Saved data entries
=-=-=-=-=

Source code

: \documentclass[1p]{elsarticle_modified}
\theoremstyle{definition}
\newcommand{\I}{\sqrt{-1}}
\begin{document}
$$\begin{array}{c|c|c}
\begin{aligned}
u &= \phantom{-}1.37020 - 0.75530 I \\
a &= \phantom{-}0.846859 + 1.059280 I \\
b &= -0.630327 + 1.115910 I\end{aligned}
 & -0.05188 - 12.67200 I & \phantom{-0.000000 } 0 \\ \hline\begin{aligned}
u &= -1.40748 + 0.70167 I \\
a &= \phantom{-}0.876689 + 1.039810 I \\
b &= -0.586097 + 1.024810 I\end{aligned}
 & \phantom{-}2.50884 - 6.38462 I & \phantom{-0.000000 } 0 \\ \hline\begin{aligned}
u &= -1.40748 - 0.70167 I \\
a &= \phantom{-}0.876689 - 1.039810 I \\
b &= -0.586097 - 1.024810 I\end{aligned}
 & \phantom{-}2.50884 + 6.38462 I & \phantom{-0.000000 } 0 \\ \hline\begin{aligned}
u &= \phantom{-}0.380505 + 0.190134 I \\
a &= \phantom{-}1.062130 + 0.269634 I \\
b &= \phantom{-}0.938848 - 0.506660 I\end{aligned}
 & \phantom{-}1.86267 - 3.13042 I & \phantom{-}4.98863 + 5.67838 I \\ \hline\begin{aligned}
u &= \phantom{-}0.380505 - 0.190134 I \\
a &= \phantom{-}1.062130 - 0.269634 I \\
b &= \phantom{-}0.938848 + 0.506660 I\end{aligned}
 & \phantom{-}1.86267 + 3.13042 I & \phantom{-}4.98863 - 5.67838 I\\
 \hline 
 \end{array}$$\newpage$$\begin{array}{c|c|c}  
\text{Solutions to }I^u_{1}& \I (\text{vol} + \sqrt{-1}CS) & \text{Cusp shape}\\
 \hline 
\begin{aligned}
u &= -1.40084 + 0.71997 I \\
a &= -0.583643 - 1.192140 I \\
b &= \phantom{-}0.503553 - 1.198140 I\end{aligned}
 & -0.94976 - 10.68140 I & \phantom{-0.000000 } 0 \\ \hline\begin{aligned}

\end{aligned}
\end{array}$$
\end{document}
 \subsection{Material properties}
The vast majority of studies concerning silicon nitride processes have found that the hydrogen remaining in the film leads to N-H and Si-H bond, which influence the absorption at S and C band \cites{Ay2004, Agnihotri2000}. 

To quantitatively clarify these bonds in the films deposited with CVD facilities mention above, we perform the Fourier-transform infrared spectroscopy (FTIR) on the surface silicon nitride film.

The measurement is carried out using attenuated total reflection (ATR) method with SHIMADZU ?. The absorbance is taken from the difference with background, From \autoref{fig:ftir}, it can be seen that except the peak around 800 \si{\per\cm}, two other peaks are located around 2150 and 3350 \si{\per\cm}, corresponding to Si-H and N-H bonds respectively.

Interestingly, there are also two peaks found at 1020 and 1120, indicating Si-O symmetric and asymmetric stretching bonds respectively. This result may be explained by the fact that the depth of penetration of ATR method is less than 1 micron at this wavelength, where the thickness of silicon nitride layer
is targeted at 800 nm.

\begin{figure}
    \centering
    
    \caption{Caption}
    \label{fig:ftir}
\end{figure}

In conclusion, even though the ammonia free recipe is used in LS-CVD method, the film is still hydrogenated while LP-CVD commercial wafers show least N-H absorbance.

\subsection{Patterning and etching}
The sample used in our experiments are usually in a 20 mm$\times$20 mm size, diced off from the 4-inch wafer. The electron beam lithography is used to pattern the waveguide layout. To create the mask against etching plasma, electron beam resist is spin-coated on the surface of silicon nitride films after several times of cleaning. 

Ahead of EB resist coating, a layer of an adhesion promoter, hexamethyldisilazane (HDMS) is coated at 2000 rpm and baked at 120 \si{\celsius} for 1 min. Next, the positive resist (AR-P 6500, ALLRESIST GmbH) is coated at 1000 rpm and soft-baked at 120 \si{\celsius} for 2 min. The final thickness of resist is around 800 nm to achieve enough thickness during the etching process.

=-=-=-=-=

Repeat exactly the lines of the data from the first one through the line with "a &= -0.583643 - 1.192140 I \\", both of them included.

Source code

: \documentclass[1p]{elsarticle_modified}
\theoremstyle{definition}
\newcommand{\I}{\sqrt{-1}}
\begin{document}
$$\begin{array}{c|c|c}
\begin{aligned}
u &= \phantom{-}1.37020 - 0.75530 I \\
a &= \phantom{-}0.846859 + 1.059280 I \\
b &= -0.630327 + 1.115910 I\end{aligned}
 & -0.05188 - 12.67200 I & \phantom{-0.000000 } 0 \\ \hline\begin{aligned}
u &= -1.40748 + 0.70167 I \\
a &= \phantom{-}0.876689 + 1.039810 I \\
b &= -0.586097 + 1.024810 I\end{aligned}
 & \phantom{-}2.50884 - 6.38462 I & \phantom{-0.000000 } 0 \\ \hline\begin{aligned}
u &= -1.40748 - 0.70167 I \\
a &= \phantom{-}0.876689 - 1.039810 I \\
b &= -0.586097 - 1.024810 I\end{aligned}
 & \phantom{-}2.50884 + 6.38462 I & \phantom{-0.000000 } 0 \\ \hline\begin{aligned}
u &= \phantom{-}0.380505 + 0.190134 I \\
a &= \phantom{-}1.062130 + 0.269634 I \\
b &= \phantom{-}0.938848 - 0.506660 I\end{aligned}
 & \phantom{-}1.86267 - 3.13042 I & \phantom{-}4.98863 + 5.67838 I \\ \hline\begin{aligned}
u &= \phantom{-}0.380505 - 0.190134 I \\
a &= \phantom{-}1.062130 - 0.269634 I \\
b &= \phantom{-}0.938848 + 0.506660 I\end{aligned}
 & \phantom{-}1.86267 + 3.13042 I & \phantom{-}4.98863 - 5.67838 I\\
 \hline 
 \end{array}$$\newpage$$\begin{array}{c|c|c}  
\text{Solutions to }I^u_{1}& \I (\text{vol} + \sqrt{-1}CS) & \text{Cusp shape}\\
 \hline 
\begin{aligned}
u &= -1.40084 + 0.71997 I \\
a &= -0.583643 - 1.192140 I \\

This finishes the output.